Kim Kardashian Says She 'Like Literally' Has Body Dysmorphia


Sometimes the news isn’t as straightforward as it’s made to seem. Haley Quinn, The Mighty’s mental health staff member, explains what to keep in mind if you see this topic or similar stories in your newsfeed. This is The Mighty Takeaway. 

In a recent episode of “Keeping Up With the Kardashians,” Kim Kardashian West revealed she had anxiety after being photographed from an unflattering angle, and that she might be struggling with body dysmorphia. She doesn’t explain whether or not she actually has the disorder, but says, “You take pictures and people just body shame you… It’s like literally giving me body dysmorphia.”

Although we don’t want to discount Kim’s struggles, it’s important we don’t confuse struggling with your body image after seeing an “unflattering” photograph with having body dysmorphic disorder (BDD). Just like people sometimes say they’re “depressed” when they’ve actually just had a bad day, or say they “want to kill themselves” because they’ve done something embarrassing (or like the time Khloe Kardashian made a KHLO-C-D: Cookie Jar video), it can be easy for people to confuse body dysmorphic disorder with a bad body image day or having an insecurity.

According to the Mayo Clinic, those who experience body dysmorphic disorder become extremely preoccupied with a perceived flaw in appearance that may be unrealistic — and that may not even be perceivable by others. Those struggling might focus on things like acne, complexion, blemishes, facial or body hair, breast size, vein appearance or muscle size — not just body shape or size in general, as commonly understoodAs Mighty contributor Rachel Grawlewski, who struggles with body dysmorphic disorder, wrote, “BDD goes deeper than feeling self-conscious.” 

Additionally, those struggling with BDD may believe that others take special notice of their appearance in a negative or mocking way. Rachel states that, “Whenever I am speaking with someone, I keep telling myself they are staring at my flaws and must be thinking to themselves how they are disgusted by me.”

These preoccupations can lead people who struggle with BDD to engage in behaviors or compulsions that are difficult to control — including skin picking, excessive grooming, constantly looking in the mirror and taking too many photos — in order to fix or hide perceived flaws.

But what truly sets BDD apart from insecurity, bad body image or feeling self-conscious about a photo, is how much these preoccupations and compulsions cause immense emotional distress, interrupt day-to-day functioning and affect one’s quality of life. Although, like with most mental illnesses, there is no one size fits all diagnosis — it’s incredibly important to remember this is a psychiatric disorder that greatly impacts the lives of many, and by joking about it or using it flippantly, we continue to reinforce the stigma that mental illness isn’t that serious.

While we cannot officially say whether Kim actually has body dysmorphia or not, her references to the anxiety she’s experienced after being robbed at gunpoint in October of 2016, combined with comments she made in an interview with Rolling Stone about how “she’ll photograph herself 30 times to find the right selfie,” could be interpreted as signs that she is indeed struggling. According to the mental health organization, Mind, depression and anxiety increase the likelihood of triggering BDD. Other common contributors to the development of BDD include abuse, bullying, low self-esteem, fear of being alone or isolated, perfectionistic tendencies and genetics.
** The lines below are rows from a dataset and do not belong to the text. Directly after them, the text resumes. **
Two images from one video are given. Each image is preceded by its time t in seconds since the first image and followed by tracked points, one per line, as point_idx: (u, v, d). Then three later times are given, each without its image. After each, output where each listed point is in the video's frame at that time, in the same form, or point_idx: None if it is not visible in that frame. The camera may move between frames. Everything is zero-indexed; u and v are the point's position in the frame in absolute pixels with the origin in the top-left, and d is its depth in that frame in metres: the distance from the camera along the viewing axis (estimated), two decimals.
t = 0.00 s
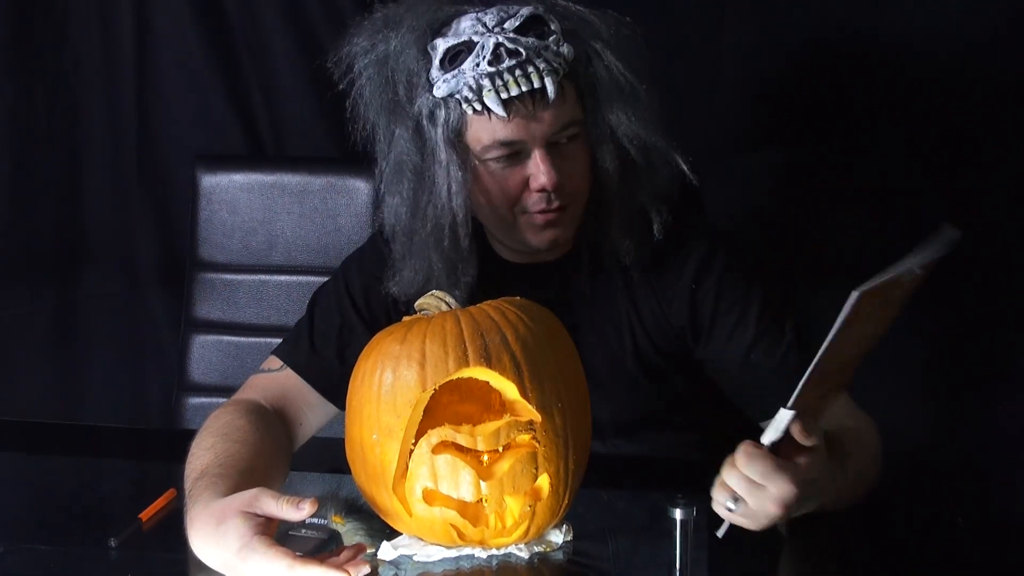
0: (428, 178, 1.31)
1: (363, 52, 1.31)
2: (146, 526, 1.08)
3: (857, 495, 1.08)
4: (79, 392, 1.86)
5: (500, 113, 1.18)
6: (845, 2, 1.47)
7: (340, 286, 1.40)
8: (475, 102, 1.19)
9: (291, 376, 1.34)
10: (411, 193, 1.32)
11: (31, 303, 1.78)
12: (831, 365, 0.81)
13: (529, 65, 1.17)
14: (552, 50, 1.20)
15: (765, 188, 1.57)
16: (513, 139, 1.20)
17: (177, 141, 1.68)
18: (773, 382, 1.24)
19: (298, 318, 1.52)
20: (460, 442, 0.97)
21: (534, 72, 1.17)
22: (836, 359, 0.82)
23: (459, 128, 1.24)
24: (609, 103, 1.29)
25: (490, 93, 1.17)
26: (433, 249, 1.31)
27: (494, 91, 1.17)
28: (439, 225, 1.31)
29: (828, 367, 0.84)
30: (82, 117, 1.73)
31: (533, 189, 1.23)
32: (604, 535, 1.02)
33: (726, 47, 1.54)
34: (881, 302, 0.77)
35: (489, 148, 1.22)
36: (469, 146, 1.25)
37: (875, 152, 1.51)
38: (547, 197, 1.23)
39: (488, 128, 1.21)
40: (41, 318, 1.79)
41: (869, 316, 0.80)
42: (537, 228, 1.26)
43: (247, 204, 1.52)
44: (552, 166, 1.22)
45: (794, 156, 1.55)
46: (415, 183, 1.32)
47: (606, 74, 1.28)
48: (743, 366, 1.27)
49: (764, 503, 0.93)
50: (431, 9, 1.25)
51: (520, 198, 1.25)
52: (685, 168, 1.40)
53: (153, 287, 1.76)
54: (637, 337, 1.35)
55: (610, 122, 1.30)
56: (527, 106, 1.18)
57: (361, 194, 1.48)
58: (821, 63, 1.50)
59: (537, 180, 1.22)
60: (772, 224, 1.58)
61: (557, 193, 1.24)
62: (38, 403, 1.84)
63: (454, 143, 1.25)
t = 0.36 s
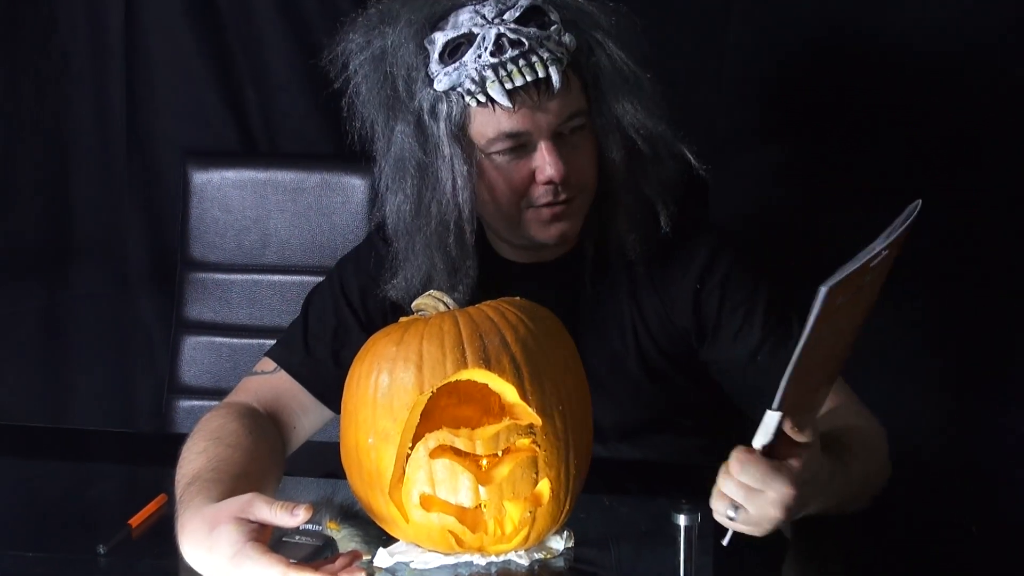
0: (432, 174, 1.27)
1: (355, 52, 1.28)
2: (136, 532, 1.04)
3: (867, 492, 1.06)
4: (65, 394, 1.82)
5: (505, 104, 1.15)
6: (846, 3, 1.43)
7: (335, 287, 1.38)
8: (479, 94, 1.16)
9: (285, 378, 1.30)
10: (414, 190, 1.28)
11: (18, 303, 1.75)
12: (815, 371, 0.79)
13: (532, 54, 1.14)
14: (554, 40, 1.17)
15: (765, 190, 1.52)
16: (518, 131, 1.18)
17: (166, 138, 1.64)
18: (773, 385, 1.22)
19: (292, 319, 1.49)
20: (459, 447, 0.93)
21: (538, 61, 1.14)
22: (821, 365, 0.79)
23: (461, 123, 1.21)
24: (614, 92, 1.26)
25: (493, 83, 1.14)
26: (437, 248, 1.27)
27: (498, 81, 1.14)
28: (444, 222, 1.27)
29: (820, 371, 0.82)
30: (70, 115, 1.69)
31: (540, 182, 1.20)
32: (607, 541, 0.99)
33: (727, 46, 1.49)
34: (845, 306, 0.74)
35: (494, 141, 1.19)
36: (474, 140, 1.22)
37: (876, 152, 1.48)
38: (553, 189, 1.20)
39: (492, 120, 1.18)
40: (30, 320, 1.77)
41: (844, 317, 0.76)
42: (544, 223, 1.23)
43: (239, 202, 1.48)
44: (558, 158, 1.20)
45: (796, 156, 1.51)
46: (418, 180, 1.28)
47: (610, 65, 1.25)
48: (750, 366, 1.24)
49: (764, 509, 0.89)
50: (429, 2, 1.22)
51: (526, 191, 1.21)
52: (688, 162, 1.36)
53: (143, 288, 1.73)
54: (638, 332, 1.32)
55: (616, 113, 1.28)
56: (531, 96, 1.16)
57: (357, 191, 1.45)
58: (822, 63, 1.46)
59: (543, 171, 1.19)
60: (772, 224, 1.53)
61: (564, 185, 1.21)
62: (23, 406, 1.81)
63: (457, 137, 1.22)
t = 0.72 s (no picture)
0: (402, 158, 1.27)
1: (361, 29, 1.25)
2: (126, 539, 1.00)
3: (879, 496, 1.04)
4: (52, 396, 1.79)
5: (474, 90, 1.11)
6: None
7: (330, 286, 1.35)
8: (452, 79, 1.12)
9: (277, 381, 1.27)
10: (380, 172, 1.30)
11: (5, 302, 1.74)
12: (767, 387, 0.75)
13: (510, 43, 1.09)
14: (540, 32, 1.11)
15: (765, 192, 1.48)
16: (485, 116, 1.14)
17: (156, 135, 1.61)
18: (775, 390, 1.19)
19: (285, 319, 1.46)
20: (458, 451, 0.90)
21: (513, 50, 1.09)
22: (757, 383, 0.75)
23: (436, 108, 1.18)
24: (595, 89, 1.19)
25: (466, 68, 1.10)
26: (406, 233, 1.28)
27: (470, 67, 1.10)
28: (405, 205, 1.29)
29: (728, 392, 0.77)
30: (57, 112, 1.66)
31: (506, 173, 1.18)
32: (610, 549, 0.96)
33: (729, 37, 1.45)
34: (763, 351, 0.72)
35: (462, 125, 1.16)
36: (444, 124, 1.19)
37: (876, 153, 1.43)
38: (521, 182, 1.18)
39: (461, 105, 1.14)
40: (16, 321, 1.74)
41: (759, 351, 0.72)
42: (510, 215, 1.20)
43: (231, 198, 1.45)
44: (527, 151, 1.16)
45: (796, 155, 1.46)
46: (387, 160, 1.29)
47: (600, 61, 1.18)
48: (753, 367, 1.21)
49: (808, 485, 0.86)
50: None
51: (491, 182, 1.19)
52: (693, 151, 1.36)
53: (131, 288, 1.70)
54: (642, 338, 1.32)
55: (596, 111, 1.20)
56: (502, 84, 1.11)
57: (350, 188, 1.42)
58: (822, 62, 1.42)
59: (510, 164, 1.17)
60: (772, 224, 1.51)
61: (532, 178, 1.18)
62: (10, 408, 1.78)
63: (428, 120, 1.20)
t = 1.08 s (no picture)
0: (395, 156, 1.25)
1: (359, 23, 1.23)
2: (119, 542, 0.98)
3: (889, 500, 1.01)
4: (46, 396, 1.77)
5: (464, 88, 1.09)
6: None
7: (327, 284, 1.34)
8: (442, 76, 1.10)
9: (272, 373, 1.24)
10: (375, 171, 1.28)
11: None
12: (818, 340, 0.74)
13: (502, 38, 1.06)
14: (533, 26, 1.08)
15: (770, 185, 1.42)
16: (477, 112, 1.12)
17: (150, 133, 1.59)
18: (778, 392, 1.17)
19: (280, 319, 1.44)
20: (457, 454, 0.88)
21: (504, 46, 1.06)
22: (808, 343, 0.73)
23: (429, 103, 1.17)
24: (589, 83, 1.16)
25: (456, 66, 1.07)
26: (400, 232, 1.26)
27: (460, 64, 1.07)
28: (400, 204, 1.26)
29: (787, 352, 0.73)
30: (48, 109, 1.64)
31: (500, 171, 1.15)
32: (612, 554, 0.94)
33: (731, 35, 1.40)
34: (860, 252, 0.72)
35: (454, 122, 1.14)
36: (438, 120, 1.17)
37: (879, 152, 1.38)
38: (515, 180, 1.15)
39: (453, 103, 1.12)
40: (6, 321, 1.72)
41: (833, 275, 0.72)
42: (506, 214, 1.18)
43: (226, 196, 1.43)
44: (520, 148, 1.14)
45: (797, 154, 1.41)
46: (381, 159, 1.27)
47: (596, 53, 1.15)
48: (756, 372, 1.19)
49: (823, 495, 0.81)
50: None
51: (486, 180, 1.17)
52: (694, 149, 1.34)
53: (126, 287, 1.68)
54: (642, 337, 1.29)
55: (592, 105, 1.17)
56: (493, 81, 1.09)
57: (346, 185, 1.40)
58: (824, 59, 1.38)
59: (505, 162, 1.14)
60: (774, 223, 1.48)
61: (526, 177, 1.15)
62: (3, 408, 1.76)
63: (421, 118, 1.19)
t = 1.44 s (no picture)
0: (397, 159, 1.25)
1: (364, 25, 1.23)
2: (119, 543, 0.98)
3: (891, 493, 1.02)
4: (45, 396, 1.77)
5: (463, 93, 1.08)
6: None
7: (330, 280, 1.34)
8: (443, 80, 1.09)
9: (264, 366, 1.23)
10: (376, 173, 1.28)
11: None
12: (786, 343, 0.75)
13: (502, 43, 1.06)
14: (534, 31, 1.07)
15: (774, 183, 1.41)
16: (476, 117, 1.12)
17: (150, 133, 1.59)
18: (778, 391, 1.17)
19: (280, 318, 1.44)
20: (457, 454, 0.88)
21: (504, 51, 1.06)
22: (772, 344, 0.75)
23: (430, 106, 1.17)
24: (588, 88, 1.16)
25: (456, 70, 1.07)
26: (401, 235, 1.26)
27: (460, 69, 1.07)
28: (401, 208, 1.26)
29: (755, 361, 0.74)
30: (48, 109, 1.64)
31: (499, 175, 1.15)
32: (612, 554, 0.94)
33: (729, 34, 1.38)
34: (805, 247, 0.74)
35: (454, 126, 1.14)
36: (438, 123, 1.17)
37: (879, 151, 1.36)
38: (514, 183, 1.15)
39: (453, 107, 1.12)
40: (4, 320, 1.71)
41: (784, 274, 0.74)
42: (505, 216, 1.18)
43: (225, 196, 1.43)
44: (520, 152, 1.14)
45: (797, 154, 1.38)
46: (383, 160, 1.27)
47: (597, 59, 1.15)
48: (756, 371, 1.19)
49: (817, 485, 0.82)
50: None
51: (486, 183, 1.17)
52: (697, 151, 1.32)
53: (126, 287, 1.68)
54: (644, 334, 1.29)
55: (592, 111, 1.17)
56: (492, 85, 1.08)
57: (346, 186, 1.40)
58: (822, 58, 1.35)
59: (504, 165, 1.14)
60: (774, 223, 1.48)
61: (524, 180, 1.16)
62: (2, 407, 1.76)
63: (421, 122, 1.19)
With that being said, it is unsure as to what extent Kim’s “anxiety over her body” affects her quality of life and and day-to-day functions.

While it’s no secret Kim has faced her fair share of body-shaming and inevitably must feel pressure to adhere to the media’s beauty standards, it’s easy to see why this reality TV star could create misinterpretations of what struggling with BDD is like.
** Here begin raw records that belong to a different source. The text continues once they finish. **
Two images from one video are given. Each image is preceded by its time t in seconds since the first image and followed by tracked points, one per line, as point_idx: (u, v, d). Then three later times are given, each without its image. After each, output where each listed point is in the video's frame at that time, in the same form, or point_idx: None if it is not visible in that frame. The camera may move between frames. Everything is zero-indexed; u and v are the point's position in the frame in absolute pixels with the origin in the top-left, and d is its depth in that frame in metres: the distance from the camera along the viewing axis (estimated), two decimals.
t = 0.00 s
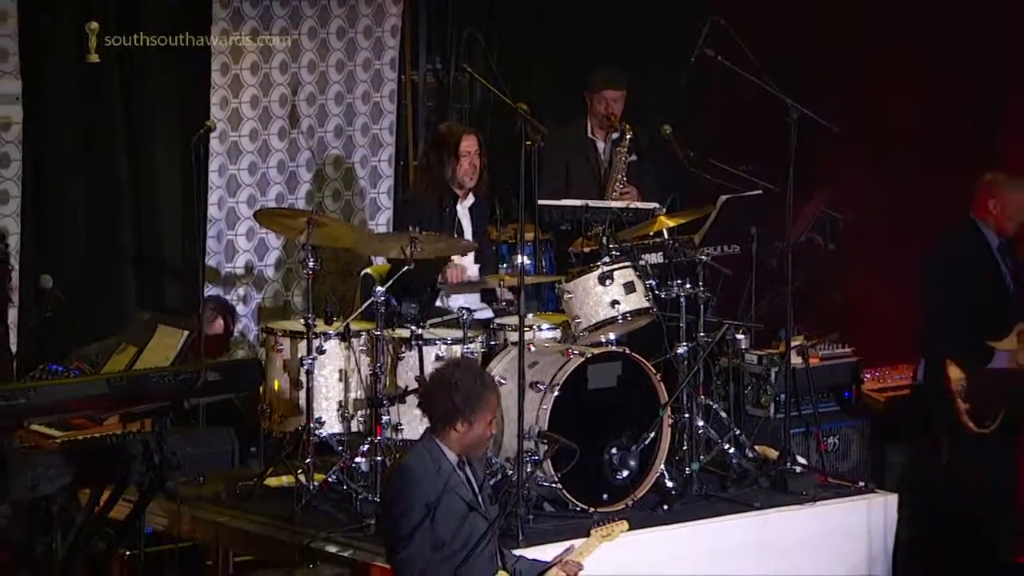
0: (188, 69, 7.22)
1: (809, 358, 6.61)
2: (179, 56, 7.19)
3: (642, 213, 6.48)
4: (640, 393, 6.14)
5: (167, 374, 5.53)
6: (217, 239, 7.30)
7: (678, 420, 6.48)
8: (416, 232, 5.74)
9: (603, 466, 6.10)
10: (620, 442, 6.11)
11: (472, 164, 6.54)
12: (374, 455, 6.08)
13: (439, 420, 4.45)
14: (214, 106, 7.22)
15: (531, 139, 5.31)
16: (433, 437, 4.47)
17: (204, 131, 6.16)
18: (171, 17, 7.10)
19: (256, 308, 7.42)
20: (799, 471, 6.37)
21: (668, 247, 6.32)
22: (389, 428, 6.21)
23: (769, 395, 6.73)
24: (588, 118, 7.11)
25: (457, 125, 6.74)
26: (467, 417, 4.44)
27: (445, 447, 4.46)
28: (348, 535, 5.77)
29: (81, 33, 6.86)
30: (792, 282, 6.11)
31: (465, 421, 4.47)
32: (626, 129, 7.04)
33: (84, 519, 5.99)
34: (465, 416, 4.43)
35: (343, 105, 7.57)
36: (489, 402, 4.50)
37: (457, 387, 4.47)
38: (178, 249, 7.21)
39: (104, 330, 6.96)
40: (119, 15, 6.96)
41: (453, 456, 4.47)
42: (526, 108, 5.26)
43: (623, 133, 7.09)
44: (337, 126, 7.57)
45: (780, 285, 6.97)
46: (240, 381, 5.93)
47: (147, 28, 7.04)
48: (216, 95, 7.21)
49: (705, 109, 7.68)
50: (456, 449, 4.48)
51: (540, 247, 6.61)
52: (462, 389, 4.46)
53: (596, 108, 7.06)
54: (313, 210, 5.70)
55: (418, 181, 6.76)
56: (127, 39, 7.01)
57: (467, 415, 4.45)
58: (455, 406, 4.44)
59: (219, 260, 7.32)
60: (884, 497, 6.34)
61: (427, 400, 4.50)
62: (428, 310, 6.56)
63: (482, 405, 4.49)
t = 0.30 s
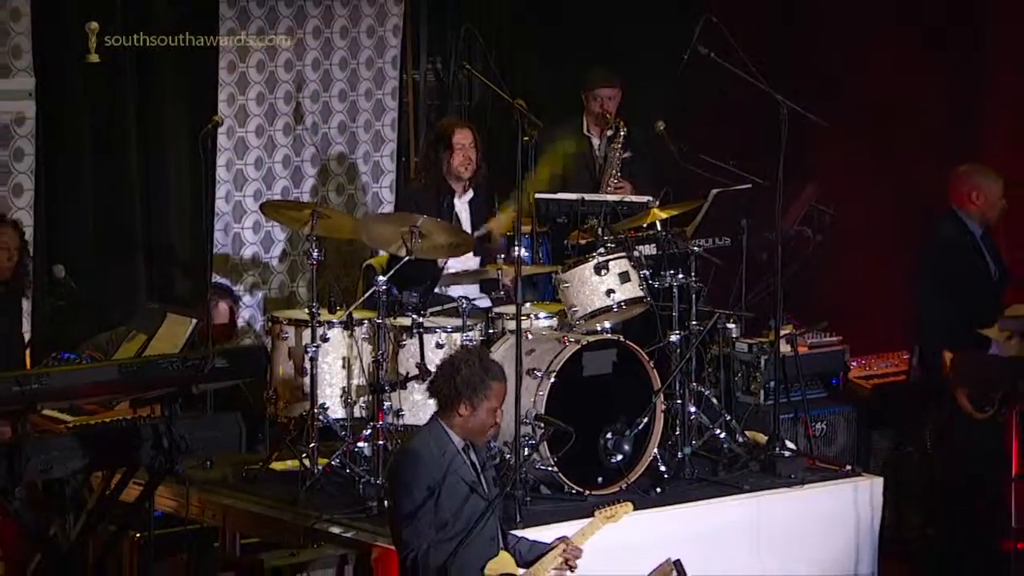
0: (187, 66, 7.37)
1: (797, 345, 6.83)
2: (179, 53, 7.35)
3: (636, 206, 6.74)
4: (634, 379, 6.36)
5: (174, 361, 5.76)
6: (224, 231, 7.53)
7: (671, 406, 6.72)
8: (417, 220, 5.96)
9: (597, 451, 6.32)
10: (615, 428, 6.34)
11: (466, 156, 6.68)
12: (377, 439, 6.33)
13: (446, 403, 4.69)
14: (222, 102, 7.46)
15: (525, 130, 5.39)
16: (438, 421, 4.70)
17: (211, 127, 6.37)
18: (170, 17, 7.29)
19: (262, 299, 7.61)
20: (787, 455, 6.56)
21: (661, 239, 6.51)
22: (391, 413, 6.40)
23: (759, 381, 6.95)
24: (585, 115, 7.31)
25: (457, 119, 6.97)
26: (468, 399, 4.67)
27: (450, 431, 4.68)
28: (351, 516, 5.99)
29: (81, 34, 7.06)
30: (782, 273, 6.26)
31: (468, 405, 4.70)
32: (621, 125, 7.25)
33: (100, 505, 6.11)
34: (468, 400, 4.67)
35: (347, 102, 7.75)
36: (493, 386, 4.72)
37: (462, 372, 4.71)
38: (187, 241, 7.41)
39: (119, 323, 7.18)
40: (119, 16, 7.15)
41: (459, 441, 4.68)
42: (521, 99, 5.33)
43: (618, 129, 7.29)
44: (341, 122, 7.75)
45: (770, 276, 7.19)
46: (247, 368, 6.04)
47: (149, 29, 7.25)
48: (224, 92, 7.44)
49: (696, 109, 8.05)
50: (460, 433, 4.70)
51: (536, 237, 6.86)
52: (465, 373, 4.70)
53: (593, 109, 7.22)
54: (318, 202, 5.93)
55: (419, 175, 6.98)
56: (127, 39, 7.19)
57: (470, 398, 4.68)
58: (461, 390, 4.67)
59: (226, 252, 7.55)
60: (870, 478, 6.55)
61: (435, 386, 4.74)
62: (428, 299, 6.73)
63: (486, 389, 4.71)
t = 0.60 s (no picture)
0: (187, 65, 7.58)
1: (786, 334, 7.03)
2: (178, 53, 7.55)
3: (631, 200, 6.96)
4: (627, 367, 6.59)
5: (184, 347, 6.00)
6: (231, 224, 7.74)
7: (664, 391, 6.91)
8: (416, 217, 6.18)
9: (593, 436, 6.55)
10: (610, 413, 6.58)
11: (473, 154, 7.02)
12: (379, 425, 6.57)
13: (456, 387, 4.91)
14: (229, 99, 7.67)
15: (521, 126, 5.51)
16: (449, 405, 4.93)
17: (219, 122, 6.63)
18: (170, 18, 7.48)
19: (268, 290, 7.87)
20: (777, 440, 6.78)
21: (655, 231, 6.76)
22: (393, 399, 6.60)
23: (749, 368, 7.18)
24: (582, 112, 7.54)
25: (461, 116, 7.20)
26: (480, 385, 4.88)
27: (458, 415, 4.92)
28: (354, 499, 6.21)
29: (81, 34, 7.24)
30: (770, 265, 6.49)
31: (479, 390, 4.91)
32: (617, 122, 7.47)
33: (112, 487, 6.45)
34: (479, 385, 4.88)
35: (351, 99, 8.04)
36: (504, 374, 4.91)
37: (474, 357, 4.92)
38: (197, 234, 7.66)
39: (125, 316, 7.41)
40: (120, 15, 7.33)
41: (465, 423, 4.93)
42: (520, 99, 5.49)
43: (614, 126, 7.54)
44: (345, 119, 8.04)
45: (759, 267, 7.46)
46: (256, 353, 6.28)
47: (150, 29, 7.44)
48: (231, 89, 7.66)
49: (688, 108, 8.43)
50: (468, 417, 4.93)
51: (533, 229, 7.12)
52: (479, 358, 4.90)
53: (590, 106, 7.46)
54: (321, 196, 6.13)
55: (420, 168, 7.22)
56: (127, 39, 7.36)
57: (481, 384, 4.88)
58: (472, 374, 4.89)
59: (232, 245, 7.76)
60: (856, 463, 6.77)
61: (449, 369, 4.96)
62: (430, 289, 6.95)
63: (498, 376, 4.90)
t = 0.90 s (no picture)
0: (186, 64, 7.81)
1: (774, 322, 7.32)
2: (178, 52, 7.78)
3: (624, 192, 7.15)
4: (621, 354, 6.84)
5: (193, 335, 6.24)
6: (238, 218, 8.03)
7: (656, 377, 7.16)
8: (417, 205, 6.40)
9: (588, 421, 6.79)
10: (604, 399, 6.82)
11: (477, 150, 7.26)
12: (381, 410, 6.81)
13: (464, 372, 5.17)
14: (236, 97, 7.96)
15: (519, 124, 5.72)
16: (456, 390, 5.17)
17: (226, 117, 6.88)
18: (169, 18, 7.72)
19: (274, 281, 8.15)
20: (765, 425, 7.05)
21: (647, 223, 6.97)
22: (394, 385, 6.83)
23: (740, 356, 7.40)
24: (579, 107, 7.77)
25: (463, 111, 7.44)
26: (486, 369, 5.13)
27: (464, 399, 5.16)
28: (357, 481, 6.42)
29: (82, 34, 7.49)
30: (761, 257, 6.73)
31: (485, 374, 5.17)
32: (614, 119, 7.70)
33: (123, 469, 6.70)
34: (485, 370, 5.13)
35: (354, 97, 8.32)
36: (510, 358, 5.17)
37: (481, 344, 5.15)
38: (205, 227, 7.91)
39: (137, 309, 7.71)
40: (117, 16, 7.57)
41: (470, 407, 5.17)
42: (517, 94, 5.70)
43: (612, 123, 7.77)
44: (348, 116, 8.33)
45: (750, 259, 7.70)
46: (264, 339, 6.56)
47: (150, 28, 7.67)
48: (238, 87, 7.95)
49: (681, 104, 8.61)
50: (473, 401, 5.18)
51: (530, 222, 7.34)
52: (486, 345, 5.14)
53: (588, 103, 7.66)
54: (325, 187, 6.35)
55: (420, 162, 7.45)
56: (126, 38, 7.60)
57: (487, 368, 5.14)
58: (480, 360, 5.13)
59: (240, 237, 8.06)
60: (843, 447, 7.02)
61: (455, 354, 5.21)
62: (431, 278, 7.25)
63: (504, 361, 5.15)
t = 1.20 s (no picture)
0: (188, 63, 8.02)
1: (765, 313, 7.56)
2: (178, 51, 7.98)
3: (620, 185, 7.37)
4: (617, 342, 7.08)
5: (201, 322, 6.46)
6: (246, 212, 8.29)
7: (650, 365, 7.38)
8: (417, 200, 6.65)
9: (584, 408, 7.02)
10: (600, 386, 7.05)
11: (469, 144, 7.44)
12: (384, 396, 7.07)
13: (457, 356, 5.40)
14: (244, 95, 8.26)
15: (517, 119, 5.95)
16: (448, 372, 5.43)
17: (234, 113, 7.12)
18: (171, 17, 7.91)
19: (280, 273, 8.41)
20: (757, 411, 7.25)
21: (641, 216, 7.26)
22: (396, 372, 7.10)
23: (732, 345, 7.65)
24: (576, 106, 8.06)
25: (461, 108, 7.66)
26: (476, 353, 5.37)
27: (458, 382, 5.41)
28: (360, 465, 6.64)
29: (82, 34, 7.65)
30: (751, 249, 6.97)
31: (476, 357, 5.40)
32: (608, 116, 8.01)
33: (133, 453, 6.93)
34: (476, 353, 5.37)
35: (358, 95, 8.67)
36: (500, 343, 5.39)
37: (470, 327, 5.40)
38: (214, 220, 8.19)
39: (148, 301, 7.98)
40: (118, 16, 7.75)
41: (465, 390, 5.41)
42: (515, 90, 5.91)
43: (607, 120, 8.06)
44: (352, 113, 8.66)
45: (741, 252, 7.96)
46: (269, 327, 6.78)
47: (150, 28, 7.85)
48: (246, 85, 8.26)
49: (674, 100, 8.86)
50: (467, 384, 5.42)
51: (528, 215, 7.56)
52: (474, 329, 5.39)
53: (585, 102, 7.96)
54: (329, 182, 6.56)
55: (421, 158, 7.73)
56: (126, 38, 7.78)
57: (477, 352, 5.37)
58: (470, 344, 5.38)
59: (248, 231, 8.30)
60: (830, 433, 7.26)
61: (446, 338, 5.46)
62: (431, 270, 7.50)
63: (493, 345, 5.38)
Regardless, it’s important to note that just like mental illness, body dysmorphia doesn’t discriminate. According to the International OCD Foundation, BDD affects 1.7 to 2.4 percent of the general population, including men, and maybe more since those with the disorder are often reluctant to reveal their BDD symptoms. Additionally, the onset of mental illness can occur to anyone — even Kim Kardashian West — at any point in one’s lifetime. You can still be body positive and struggle with BDD. You can still use social media and deal with body dysmorphia. But please, be careful when making comments about psychiatric disorders that severely affect other people’s live. And if you or someone you know if struggling with body dysmorphic disorder, remember you are not alone, you deserve help and help is out there.